Take the 50 billion people connected to the internet at speeds greater then 10mbps by '22. What you don't know, is that most internet links already have that capability, and already being piped into your home. Do you know why some files download at 3 mbps on a regular subscriber line, and others at a mere 300kbps? The answer is not the internet itself, but rather the servers on the other end.
The internet today in the US is made up of hundreds of sophisticated routers with a switch fabric of over 720 gbps. In many cases, the network itself is many times faster then most home PC's.
I get so tired of hearing about how we are 'running out of bandwidth'. I want to know who said that, and what makes them think that we are even close. We were running out of IP4 addresses, but that was solved with the advent of IPv6, which will support over 8 octillion addresses. Currently, the internet is ran at about 1-5% it's potential.
So now lets begin. Add about 4,000,000,000 to the internet at 10 mbps (this hardly needs much of an upgrade on the internet itself). Now take the existing 1,000,000,000(est), and increase their BW by about 3 times what they already have available. A few hundred more routers, and the power to make it all happen, and BAM! No, I see this happening well before '22.
All this alone will require a massive amount of power, so we will either need to adopt nuclear power as a main source, or find another source. A corollary to this would be to use solar power. Due to the advent of nano technology by that time,less power will be needed for home systems. This will take a bit of the load off of the main lines.
So, I see all this as technologically feasible. The only catch I could think of is the age old 'just because you can, does not mean that you should' adage.
I take that back actually. How do you think humanity will deal with such a environment?

GK

brokerdavelhr,

I don't know about too much happening before the dates. If it goes as you say, then the Singularity is set for well before 2050.

The core routers are not the bottleneck, rather the 'last mile' and other home/curb infrastructure is, particularly for developing regions.

Even if the first 100 million people get the best technology, it takes time to get it down to 5 billion people (out of 7 billion in the world) in 2022.

C.S

Hmm, I believe by 2030-35, at least in the U.S, (and I am in NYC too), AEV or LEV, as Aubrey de Grey puts it, will be at 50% or higher. At the very least there will be technologies to extend life-spans of people who are in their 50's to 100 years easily putting them over the top (probably what Kurzweil is hoping too).

It's not so much I care since I am in my early 20's but I hope these technologies come out quickly for my father's sake.

What is expected. Retype the stretch of the forum discussion from "So now lets" through "you should' adage.". Work from the forum discussion alone.

Supplied data.
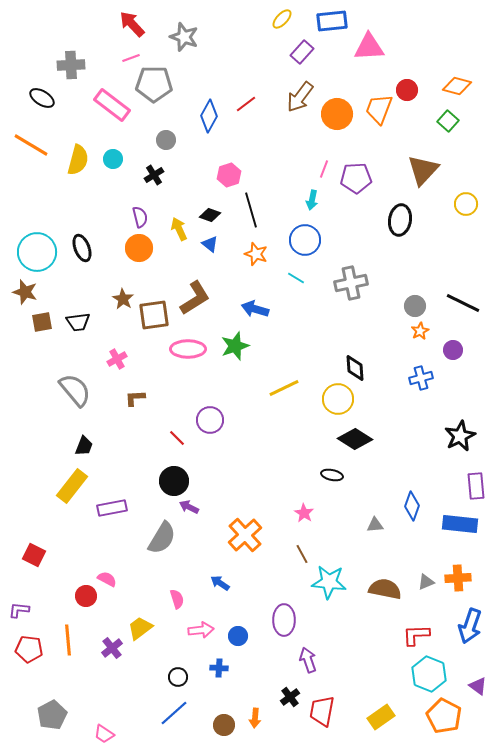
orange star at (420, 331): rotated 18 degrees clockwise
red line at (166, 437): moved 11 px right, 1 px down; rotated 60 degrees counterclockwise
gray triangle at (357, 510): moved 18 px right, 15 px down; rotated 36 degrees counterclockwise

Output for this exercise.
So now lets begin. Add about 4,000,000,000 to the internet at 10 mbps (this hardly needs much of an upgrade on the internet itself). Now take the existing 1,000,000,000(est), and increase their BW by about 3 times what they already have available. A few hundred more routers, and the power to make it all happen, and BAM! No, I see this happening well before '22.
All this alone will require a massive amount of power, so we will either need to adopt nuclear power as a main source, or find another source. A corollary to this would be to use solar power. Due to the advent of nano technology by that time,less power will be needed for home systems. This will take a bit of the load off of the main lines.
So, I see all this as technologically feasible. The only catch I could think of is the age old 'just because you can, does not mean that you should' adage.